EXERCISE DESCRIPTION
Word for word, write out all of the data below.

[Opening SUPPLIED MATERIAL section]

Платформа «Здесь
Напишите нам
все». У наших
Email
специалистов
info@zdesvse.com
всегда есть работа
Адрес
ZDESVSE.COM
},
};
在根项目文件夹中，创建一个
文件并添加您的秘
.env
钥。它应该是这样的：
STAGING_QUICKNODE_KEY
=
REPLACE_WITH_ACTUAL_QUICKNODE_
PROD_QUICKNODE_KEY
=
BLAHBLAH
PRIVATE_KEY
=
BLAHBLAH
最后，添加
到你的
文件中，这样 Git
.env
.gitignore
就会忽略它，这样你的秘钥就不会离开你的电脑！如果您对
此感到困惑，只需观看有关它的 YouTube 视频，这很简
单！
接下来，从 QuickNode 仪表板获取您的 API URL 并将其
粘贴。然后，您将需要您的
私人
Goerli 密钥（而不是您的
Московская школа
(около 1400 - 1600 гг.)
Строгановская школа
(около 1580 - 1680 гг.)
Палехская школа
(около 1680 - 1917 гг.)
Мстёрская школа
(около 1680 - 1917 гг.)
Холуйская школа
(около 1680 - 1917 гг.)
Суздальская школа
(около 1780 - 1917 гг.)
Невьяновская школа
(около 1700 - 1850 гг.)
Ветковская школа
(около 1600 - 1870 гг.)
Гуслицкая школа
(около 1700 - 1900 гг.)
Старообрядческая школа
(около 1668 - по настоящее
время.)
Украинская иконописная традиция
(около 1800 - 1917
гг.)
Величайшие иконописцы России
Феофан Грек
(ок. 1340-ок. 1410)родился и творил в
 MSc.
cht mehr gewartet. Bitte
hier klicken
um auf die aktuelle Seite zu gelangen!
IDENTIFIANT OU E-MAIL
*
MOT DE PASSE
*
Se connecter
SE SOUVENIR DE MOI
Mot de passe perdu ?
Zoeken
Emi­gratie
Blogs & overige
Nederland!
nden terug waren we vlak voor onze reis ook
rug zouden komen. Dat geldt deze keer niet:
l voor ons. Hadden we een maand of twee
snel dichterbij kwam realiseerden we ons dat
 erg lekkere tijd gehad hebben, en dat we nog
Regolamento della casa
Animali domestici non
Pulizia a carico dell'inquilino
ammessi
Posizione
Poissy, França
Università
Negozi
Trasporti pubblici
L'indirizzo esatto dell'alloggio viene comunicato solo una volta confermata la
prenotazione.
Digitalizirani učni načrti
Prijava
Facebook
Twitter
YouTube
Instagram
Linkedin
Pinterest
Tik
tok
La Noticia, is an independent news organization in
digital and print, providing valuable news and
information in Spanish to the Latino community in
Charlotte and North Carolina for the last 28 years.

[Closing SUPPLIED MATERIAL section]

REPLY TO THE EXERCISE
Платформа «Здесь
Напишите нам
все». У наших
Email
специалистов
info@zdesvse.com
всегда есть работа
Адрес
ZDESVSE.COM
},
};
在根项目文件夹中，创建一个
文件并添加您的秘
.env
钥。它应该是这样的：
STAGING_QUICKNODE_KEY
=
REPLACE_WITH_ACTUAL_QUICKNODE_
PROD_QUICKNODE_KEY
=
BLAHBLAH
PRIVATE_KEY
=
BLAHBLAH
最后，添加
到你的
文件中，这样 Git
.env
.gitignore
就会忽略它，这样你的秘钥就不会离开你的电脑！如果您对
此感到困惑，只需观看有关它的 YouTube 视频，这很简
单！
接下来，从 QuickNode 仪表板获取您的 API URL 并将其
粘贴。然后，您将需要您的
私人
Goerli 密钥（而不是您的
Московская школа
(около 1400 - 1600 гг.)
Строгановская школа
(около 1580 - 1680 гг.)
Палехская школа
(около 1680 - 1917 гг.)
Мстёрская школа
(около 1680 - 1917 гг.)
Холуйская школа
(около 1680 - 1917 гг.)
Суздальская школа
(около 1780 - 1917 гг.)
Невьяновская школа
(около 1700 - 1850 гг.)
Ветковская школа
(около 1600 - 1870 гг.)
Гуслицкая школа
(около 1700 - 1900 гг.)
Старообрядческая школа
(около 1668 - по настоящее
время.)
Украинская иконописная традиция
(около 1800 - 1917
гг.)
Величайшие иконописцы России
Феофан Грек
(ок. 1340-ок. 1410)родился и творил в
 MSc.
cht mehr gewartet. Bitte
hier klicken
um auf die aktuelle Seite zu gelangen!
IDENTIFIANT OU E-MAIL
*
MOT DE PASSE
*
Se connecter
SE SOUVENIR DE MOI
Mot de passe perdu ?
Zoeken
Emi­gratie
Blogs & overige
Nederland!
nden terug waren we vlak voor onze reis ook
rug zouden komen. Dat geldt deze keer niet:
l voor ons. Hadden we een maand of twee
snel dichterbij kwam realiseerden we ons dat
 erg lekkere tijd gehad hebben, en dat we nog
Regolamento della casa
Animali domestici non
Pulizia a carico dell'inquilino
ammessi
Posizione
Poissy, França
Università
Negozi
Trasporti pubblici
L'indirizzo esatto dell'alloggio viene comunicato solo una volta confermata la
prenotazione.
Digitalizirani učni načrti
Prijava
Facebook
Twitter
YouTube
Instagram
Linkedin
Pinterest
Tik
tok
La Noticia, is an independent news organization in
digital and print, providing valuable news and
information in Spanish to the Latino community in
Charlotte and North Carolina for the last 28 years.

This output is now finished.